Arizona is the place to take a road trip. Get in the car, pick a destination, and go take a look. For optimal enjoyment, avoid the interstate highways and take the state routes instead. Stop at every roadside historic marker (well, OK, you can skip some if you want) and at any place with a sign that reads "Pie."
Go to Bisbee. Go to Jerome. Go to Oatman. Go to Greer. Travel AZ 260 from Payson to Show Low or historic Route 66 from Ash Fork to Topock; take AZ 60 through the Salt River Canyon, or U.S. 191 from Springerville to Clifton; and take AZ 88, the Apache Trail, from Apache Junction to Roosevelt Dam.
Wherever you go, roll down the windows, turn up the radio, inhale deeply, and enjoy the ride. Regardless of your destination, the wide-open spaces of Arizona entice and amaze anew with every bend in the road.
Salsa and Margaritas
You're in Arizona, so join the quest to find your favorite salsa and margaritas. No two salsas are the same, and every city and town boasts its own local favorite. Spicy and chunky? Tangy and juicy? Tear-inducing? They run the gamut.
You'll find that salsa flavors change regionally, from mesquite-imbued concoctions in the east, inspired by Tex-Mex cuisine, to fresh-from-the-garden medleys in southern Arizona that are authentically Mexican. In Tucson, check out Café Poca Cosa's salsa, a deep-red blend of garlic, chiles, and tomatoes that's almost decadent. In Phoenix the brave go to Los Dos Molinos, where powerful hatch chiles punctuate every dish.

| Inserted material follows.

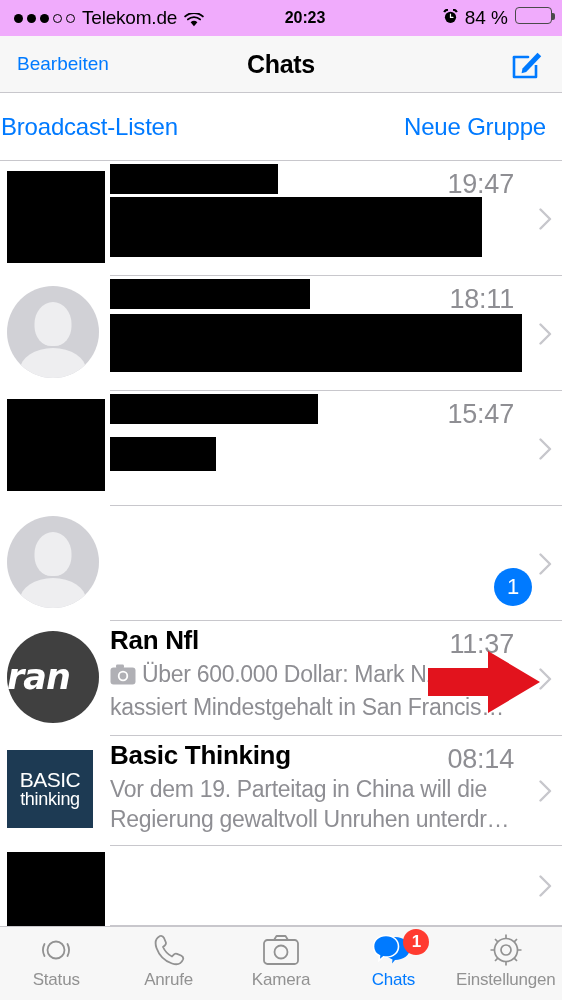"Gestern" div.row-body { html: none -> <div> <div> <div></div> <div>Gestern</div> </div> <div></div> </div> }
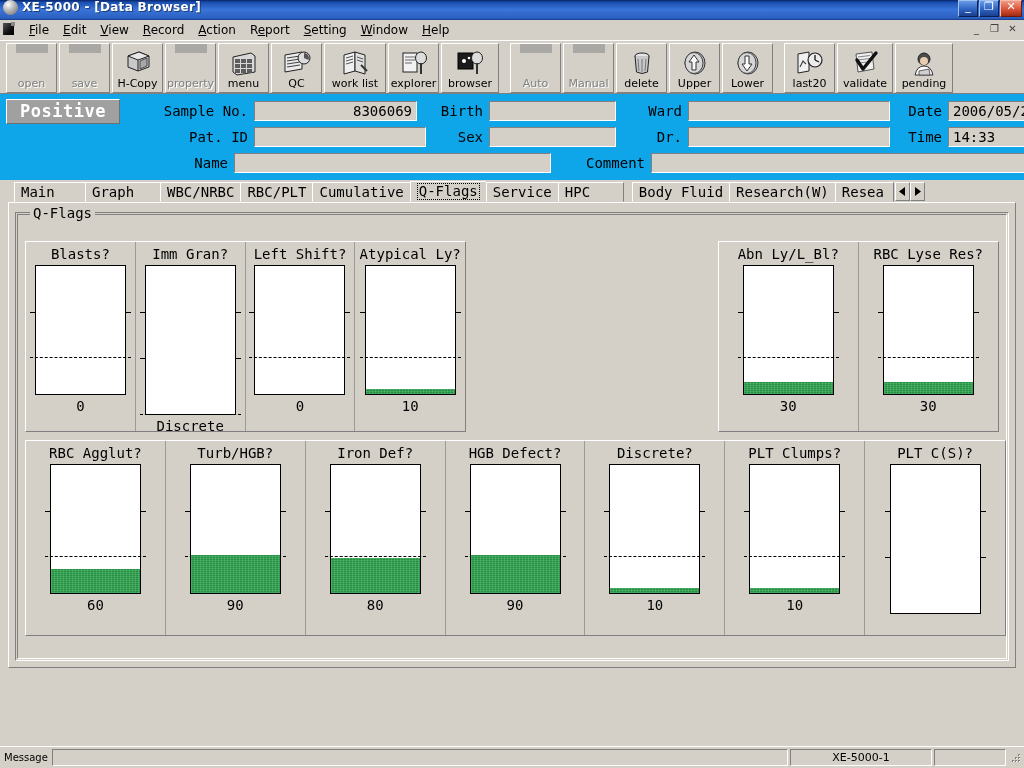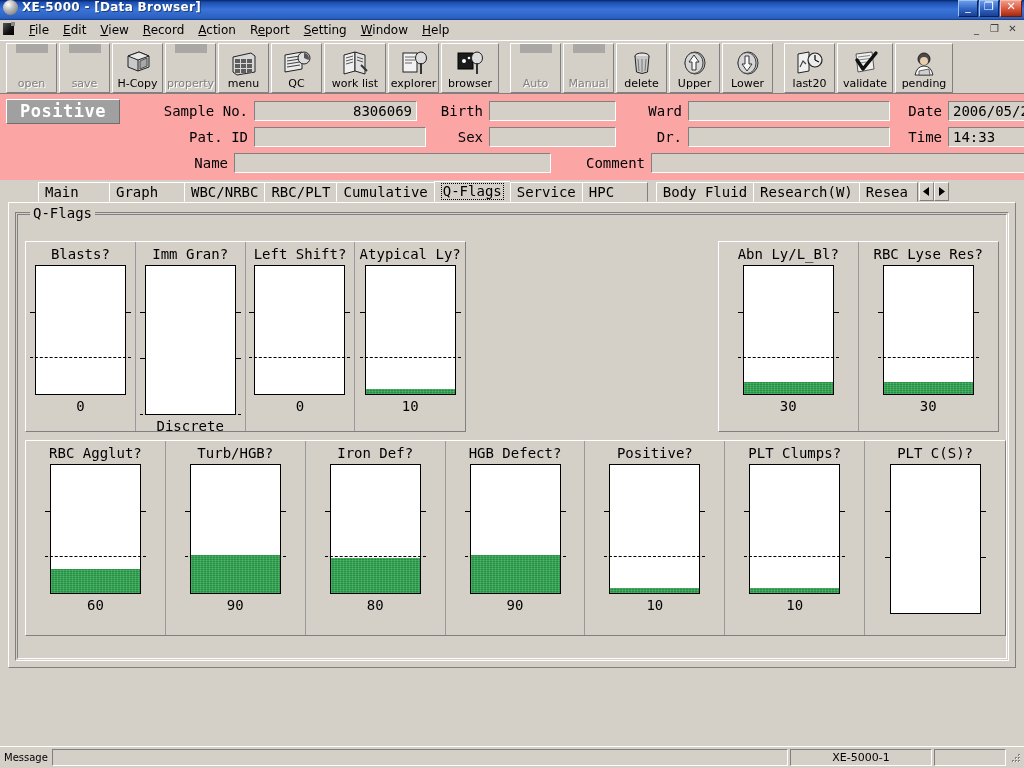"Positive" #pat-header { background: #fca5a5 -> #0ea5e9 }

Perfectly salty-and-sour margaritas can take the sting away from a particularly robust salsa, all while washing down a delightful Mexican feast.
The Night Sky
Away from the metropolitan areas of the Valley of the Sun (Phoenix, Tempe, Scottsdale, and surrounds) and Tucson, where the by-products of urban life obscure the firmament, the night sky is clear and unpolluted by lights or smog. In December in the desert, the Milky Way stretches like a chiffon scarf across the celestial sphere. Lie on your back on the hood of your car at night, allow your eyes time to adjust to the darkness, and you'll see more stars than you could have possibly imagined.
For a closer look, you can visit Lowell Observatory and Northern Arizona University (both in Flagstaff), or the Kitt Peak National Observatory in southwest Arizona (outside Tucson) and look at celestial objects through large telescopes.
People take rodeo seriously in Arizona, whether it's a holiday extravaganza like those in Prescott or Payson (which draw top cowboys from around the country), a bull-riding competition at Camp Verde, or a bunch of working cowboys gathered for a team-roping contest in Williams.
Particularly with the emergence of bull riding as a stand-alone event—and the crowds often cheer as much for the bulls as the cowboys—rodeos these days are no longer the hayseed and cowpoke-y events Arizona grandpas might have enjoyed. Rock-and-roll rodeo has arrived and there's frequently live music as well as roping. And other cowboy experiences, like horseback riding and dude ranch stays, are as popular as ever. So, if you see a rodeo advertisement posted in a shop window, take a walk on the wild side and check out the fine arts of riding and roping.